‘Check, check’: TMO, most contentious law in rugby mar the game

Rugby

Hand outstretched, palm up, Izaia Perese leapt into the air for an attempted intercept which would have seen him charging downfield for a potential try. Instead, the ball bounced off his fingertips and moments later he was sent to the sinbin.

“Clear, deliberate knock-on… yellow card,” referee Andrew Brace said after TMO Joy Neville forced a replay of the event.

Immediately the Channel 9 commentary team were questioning the decision, social media lit up, a 46,000 strong crowd was left fuming while Perese and his teammates could only shake their heads as they went down a player just 20-minutes into the clash.

“This is the absurdity that we’re seeing at the moment, there’s just no common sense applied to some of the rulings,” former All Black and Stan Sport commentator Andrew Mehrtens said.

“That’s not clear and deliberate. I absolutely take issue with this.”

The most contentious rule in rugby yet again sprung forth to rear its ugly head, not once but twice with England’s Marcus Smith sent to the naughty chair for flinging a lazy hand out in the 53rd minute, to mar an exhilarating clash that at times turned into a laborious, thumb-twiddle as the TMO continually made their presence felt.
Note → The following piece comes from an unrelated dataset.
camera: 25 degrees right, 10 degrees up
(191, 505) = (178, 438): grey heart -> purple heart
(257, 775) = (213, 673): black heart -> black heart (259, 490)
While World Rugby continues to grapple with managing head contact and concussions leaving many fans divided over the current card system (the All Blacks-Ireland game featured four cards alone), the deliberate knock-down law has managed to unite rugby watchers, from players, to referees and fans around the world as they bemoan the stupidity behind the law.

Basking in his team’s solid 25-17 win, Eddie Jones added to the debate, saying what punters around the world were thinking and sounded off on the current laws.
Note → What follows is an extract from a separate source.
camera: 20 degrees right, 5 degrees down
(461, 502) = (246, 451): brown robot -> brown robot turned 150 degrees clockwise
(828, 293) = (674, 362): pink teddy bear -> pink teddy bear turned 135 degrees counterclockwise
“They [Perese and Smith] went for intercepts. It doesn’t make any sense,” Jones said. “Whenever you’re reaching for a ball, your hand’s open. If you’re going like that knocking the ball down, that’s the deliberate knock on and that should be penalized. But that’s not the actions we saw today.

“We saw in the New Zealand-Ireland Test and at one stage the commentators couldn’t count how many players were on the field. Seriously, and they had three backs packing the scrum.

“We’ve gone the full hog where everything’s a yellow card, everything’s a red card. There needs to be some common sense come back in to the game.

“We’ve gone too far.”

While injured Wallabies star Andrew Kellaway agreed with Jones’s sentiments.

“Maybe I’m biased, I probably am, but what’s he supposed to do? He’s going for the ball and gets sent off,” Kellaway said on Stan Sport at half-time. “As a fan I hate to see that, as a player I hate to see it. The only people happy with it are England.”

For a sport that’s desperately trying to regain eye-balls, especially in Australia, mind-boggling laws such as these are turning punters away by the droves, with many on Saturday switching straight to the NRL. The continual bleating from the TMO only added to the issues.

While the crowd was left waiting in the cold as replay after replay was brought up on screen, punters at home had an extra voice added to the commentary every few minutes as the TMO intervened endlessly throughout the first half.

It was sluggish, taking close to two hours to play just 57 minutes of game time, with water breaks adding even more dead time to the game, while the lack of flow and stop-start from the TMO left everyone frustrated.

Once seen as a fast-paced, exciting spectacle, the game is becoming a pedantic, laborious watch with less ball in play and more replays, and while social media was fired up during the game and is likely to do so again during the decider on Saturday, don’t expect World Rugby to make any changes.